Martes 18 de enero de 2005

Disminuye el riesgo de impago
de las empresas de Latinoamérica

El índice de riesgo país de Latinoamérica se ha reducido un 3,4% en los últimos tres meses hasta los 241 puntos básicos (2,41 puntos porcentuales) gracias a la disminución de la posibilidad de que se produzcan impagos. Según la agencia de calificación europea Coface, la situación de las empresas del subcontinente, al igual que la de las compañías del resto de mercados emergentes, ha mejorado más que la de las firmas de los países industrializados. En la región, destaca la evolución de Brasil, país al que se ha puesto bajo vigilancia positiva.

Este indicador de riesgo país del subcontinente es parte del índice mundial que ha elaborado Coface y que es el resultado de la media de las calificaciones otorgadas calculada de acuerdo al papel de cada nación en la producción mundial. Este indicador se ha mantenido estable en los últimos tres meses de 2004 pero se ha apreciado una considerable divergencia entre la situación económica de las empresas de los países industrializados y las de los emergentes.

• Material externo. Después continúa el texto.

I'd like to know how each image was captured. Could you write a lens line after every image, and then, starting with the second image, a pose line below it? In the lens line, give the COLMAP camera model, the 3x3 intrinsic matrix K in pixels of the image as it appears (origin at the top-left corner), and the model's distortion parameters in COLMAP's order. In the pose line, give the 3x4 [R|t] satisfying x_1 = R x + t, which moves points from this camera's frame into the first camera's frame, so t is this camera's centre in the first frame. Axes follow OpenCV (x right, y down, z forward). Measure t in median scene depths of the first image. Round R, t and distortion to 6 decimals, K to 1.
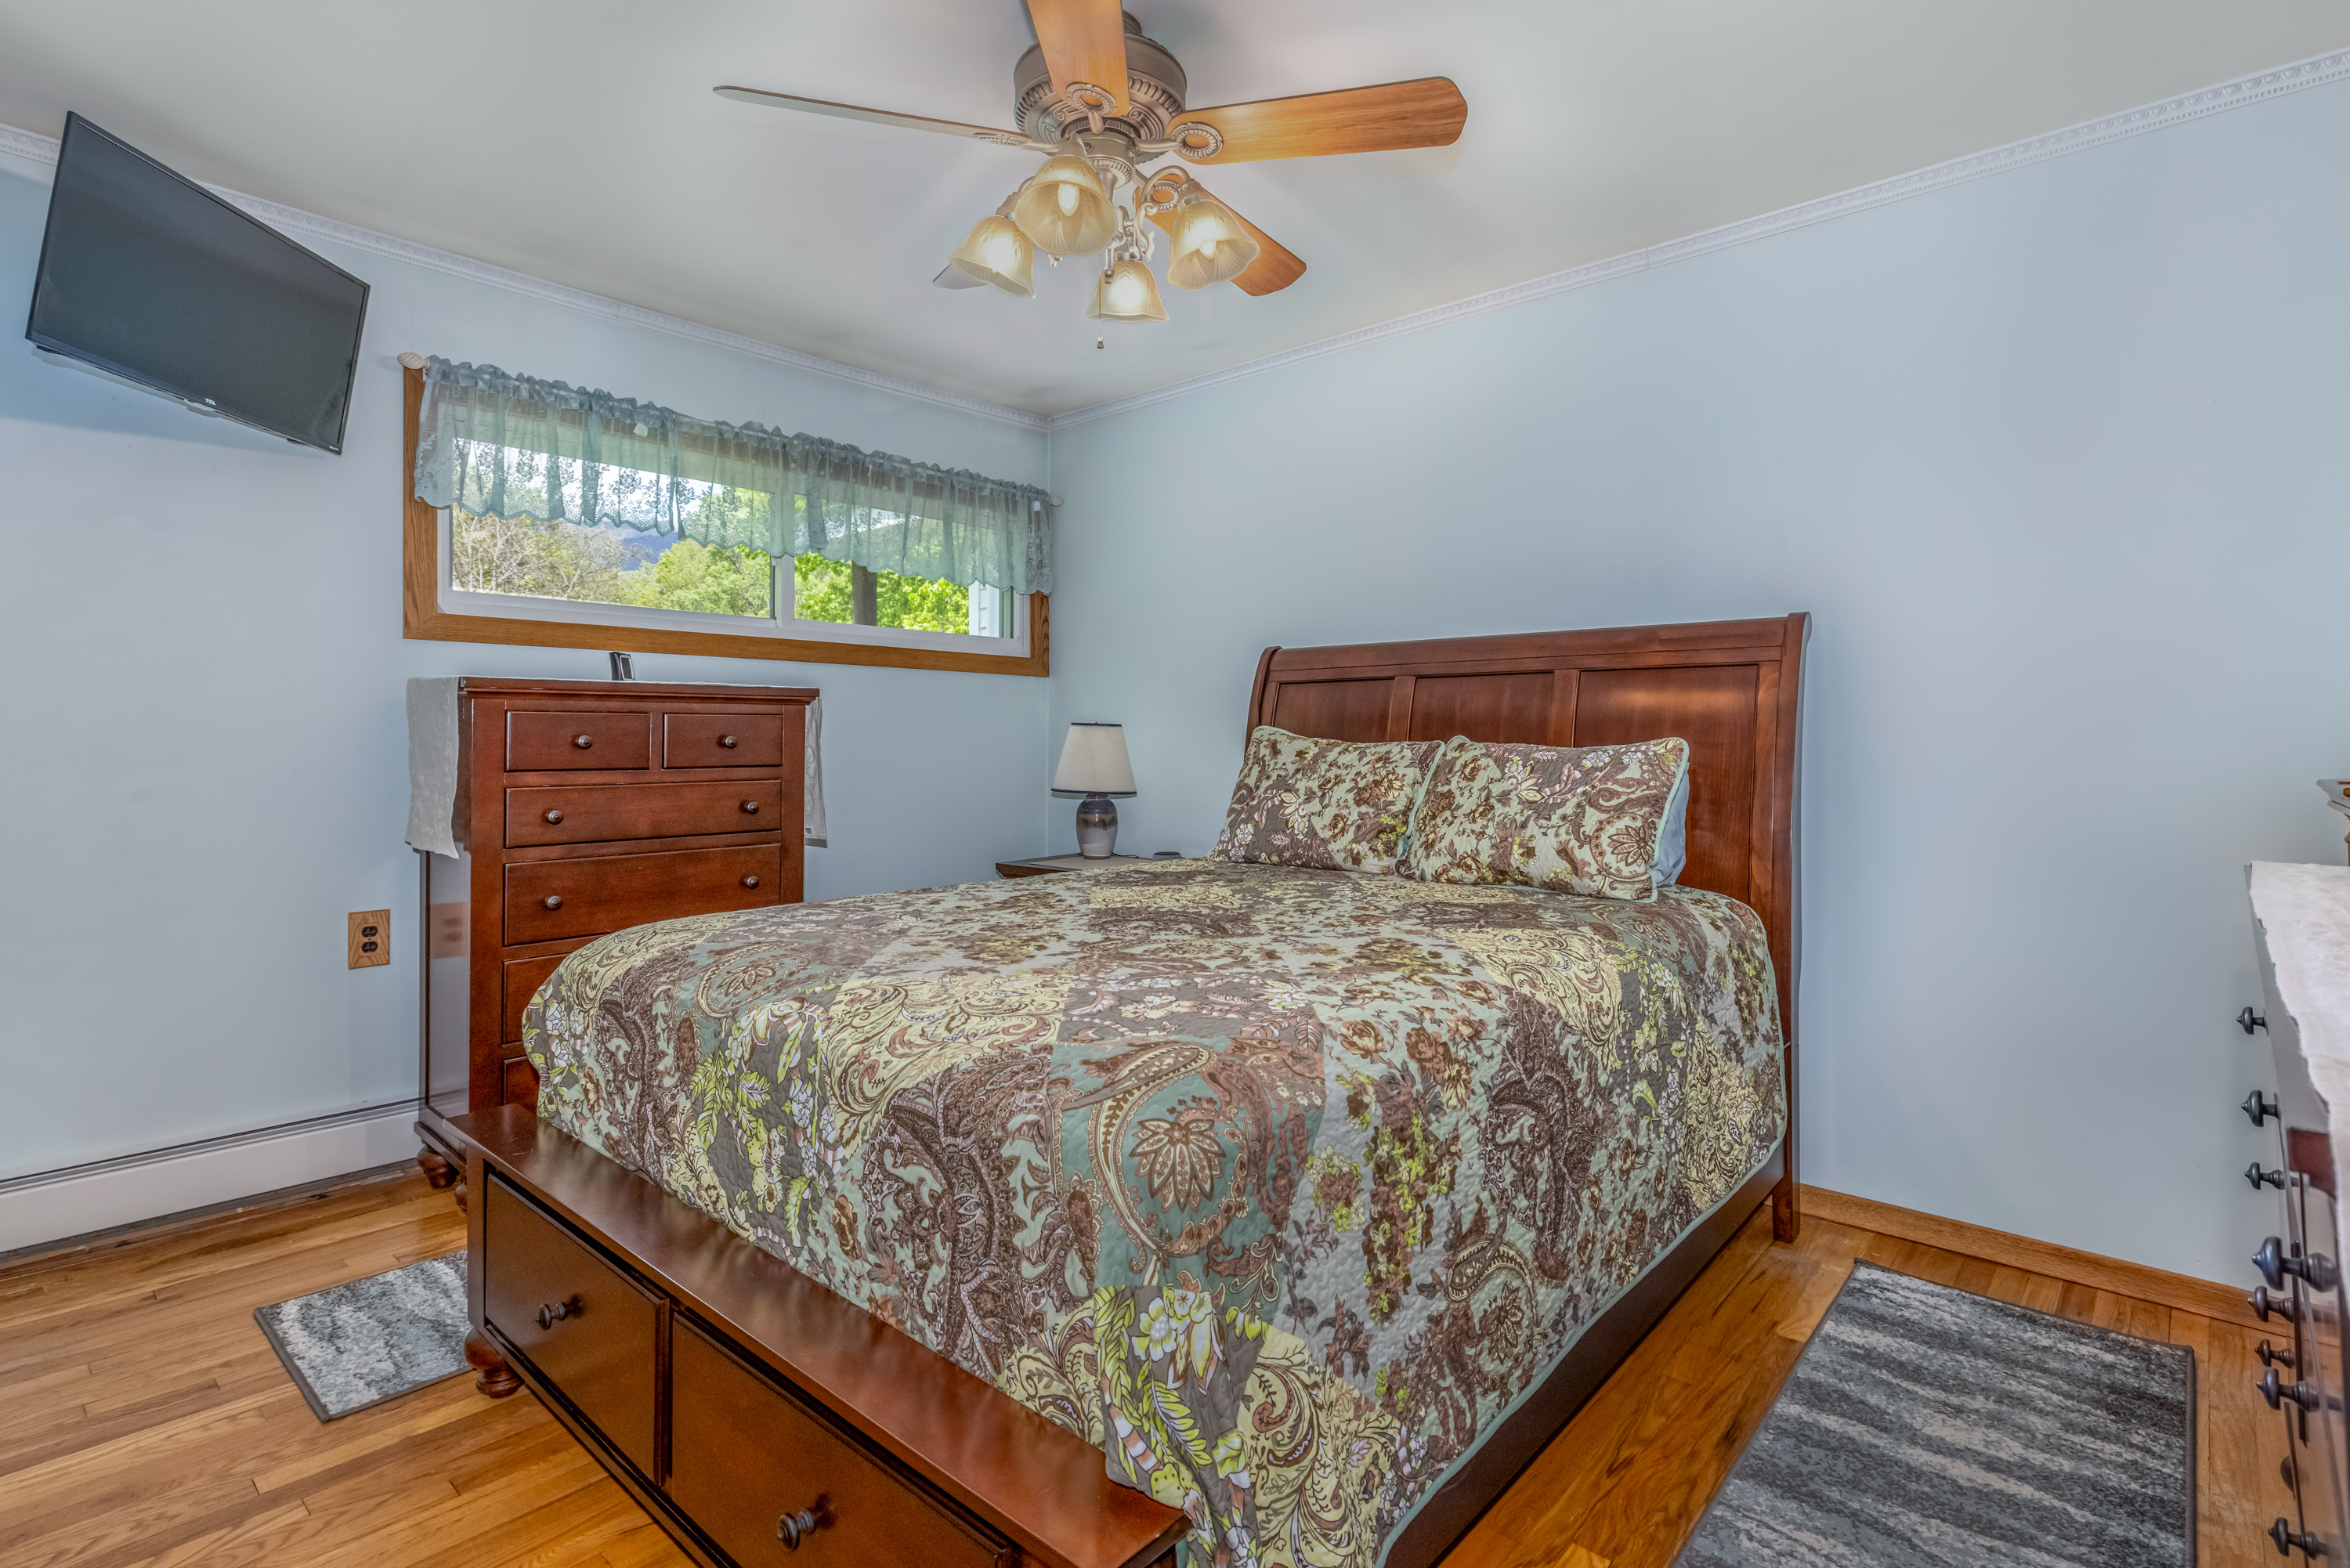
lens RADIAL K [[1138.6, 0, 1178.5], [0, 1138.6, 753.5], [0, 0, 1]] dist [-0.000378, -0.000099]
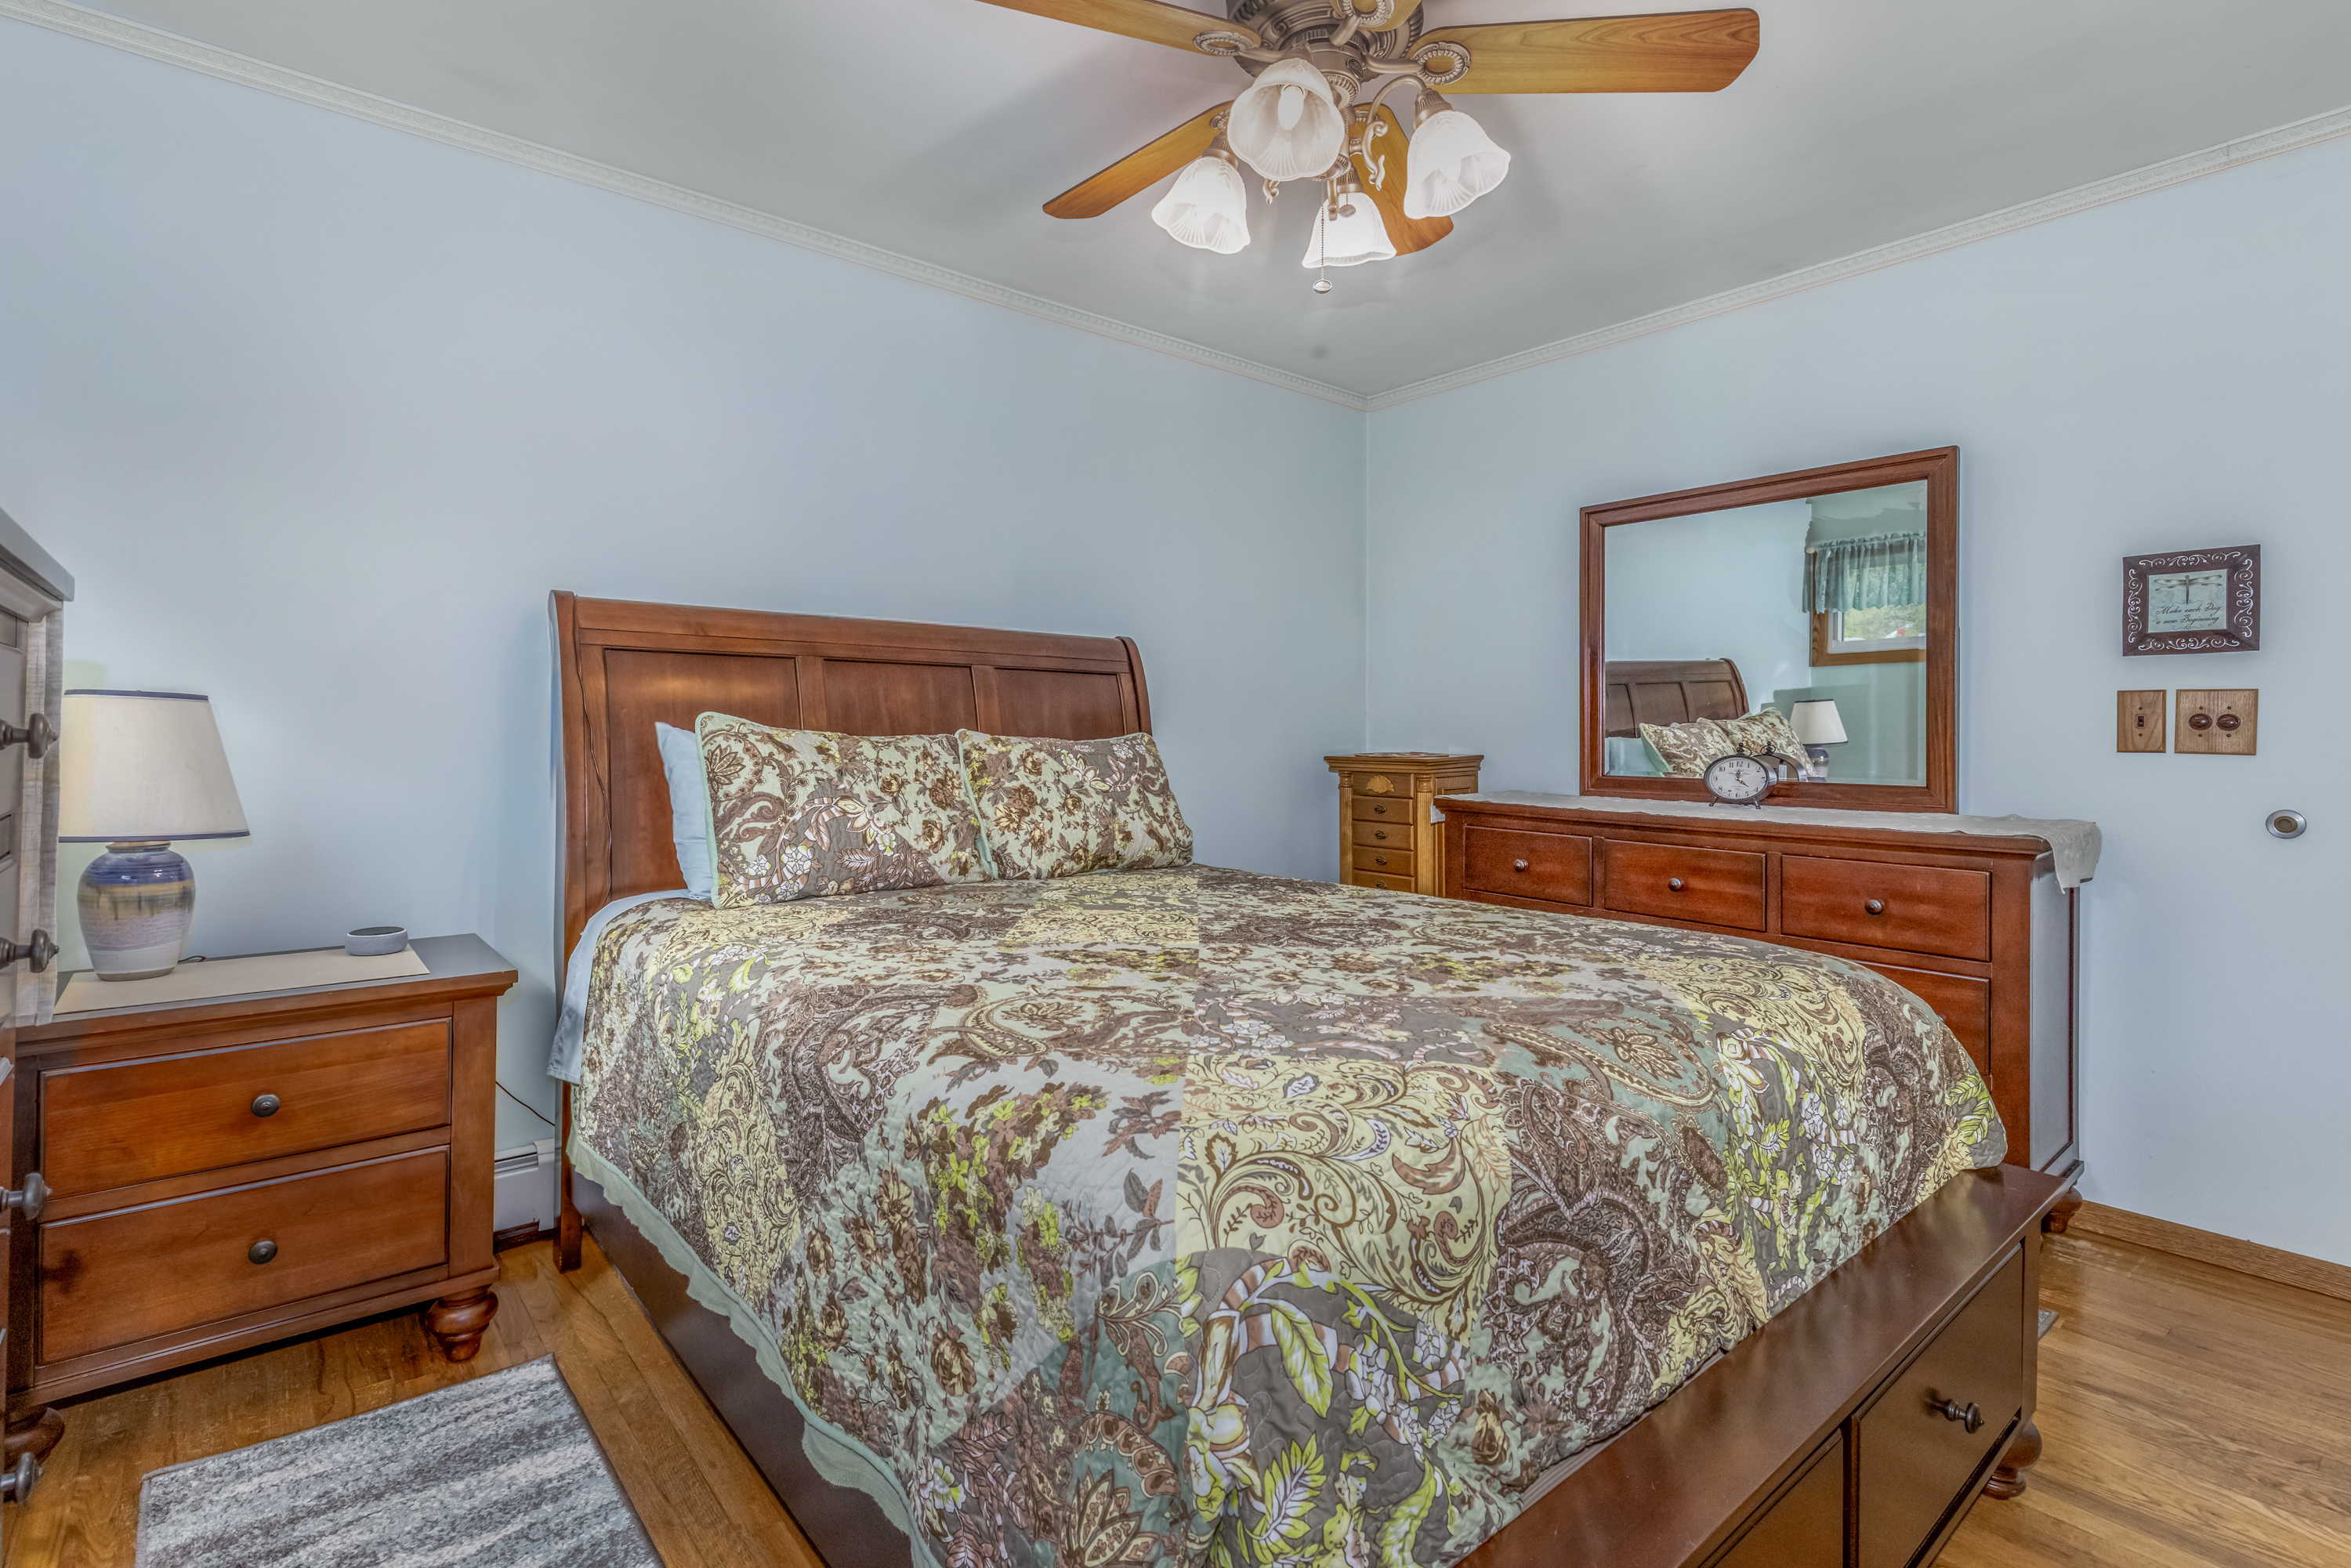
lens RADIAL K [[984.4, 0, 1183.8], [0, 984.4, 779.5], [0, 0, 1]] dist [-0.010470, 0.000040]
pose [[0.071341, -0.032216, 0.996932, -0.606992], [-0.002358, 0.999470, 0.032466, -0.001298], [-0.997449, -0.004667, 0.071227, 0.803916]]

En los países desarrollados, la diferencia se aprecia más en las naciones de la zona euro, las cuales sufren la apreciación de su divisa y la debilidad de la demanda interna. Por el contrario, la situación de las compañías de los mercados en transición han mejorado considerablemente, lo que ha permitido reducir el índice un 2,7%. De entre los emergentes, la mejora más contundente se ha producido en Latinoamérica donde la calificación de Brasil ("B") ha sido puesta bajo vigilancia positiva.

Brasil. El informe señala que, a pesar de que los tipos de interés de referencia brasileños se han colocado en el 17,25%, el crecimiento del PIB en el primer trimestre (6,1%) es el más elevado de los últimos ocho años. Este incremento se ha apoyado en el aumento de las exportaciones y de la demanda interna, lo que junto al aumento de la demanda mundial "ha mejorado de forma notable el comportamiento de pago de las empresas".

No obstante, el informe advierte que si se produjera un cambio de tendencia y los tipos de interés en los mercados financieros aumentaran mucho, el país se debilitaría. También destaca que "el crecimiento sigue encontrándose con trabas como la debilidad de los créditos a las empresas y la falta de infraestructuras, las cuales podrían relanzar la inflación estructural".

Venezuela. La agencia también ha mejorado el rating de Venezuela desde "D" a "C" y con implicaciones positivas. Esta recalificación ha sido posible gracias a un despegue del crecimiento, a la mejora de la situación financiera exterior y a las mejores perspectivas de estabilidad política y social.

A pesar de todo, persisten algunos problemas, "como la dureza de las reglamentaciones y el control de cambios, que no favorecen en nada al sector privado no petrolífero y es susceptible de ocasionar retrasos en los pagos".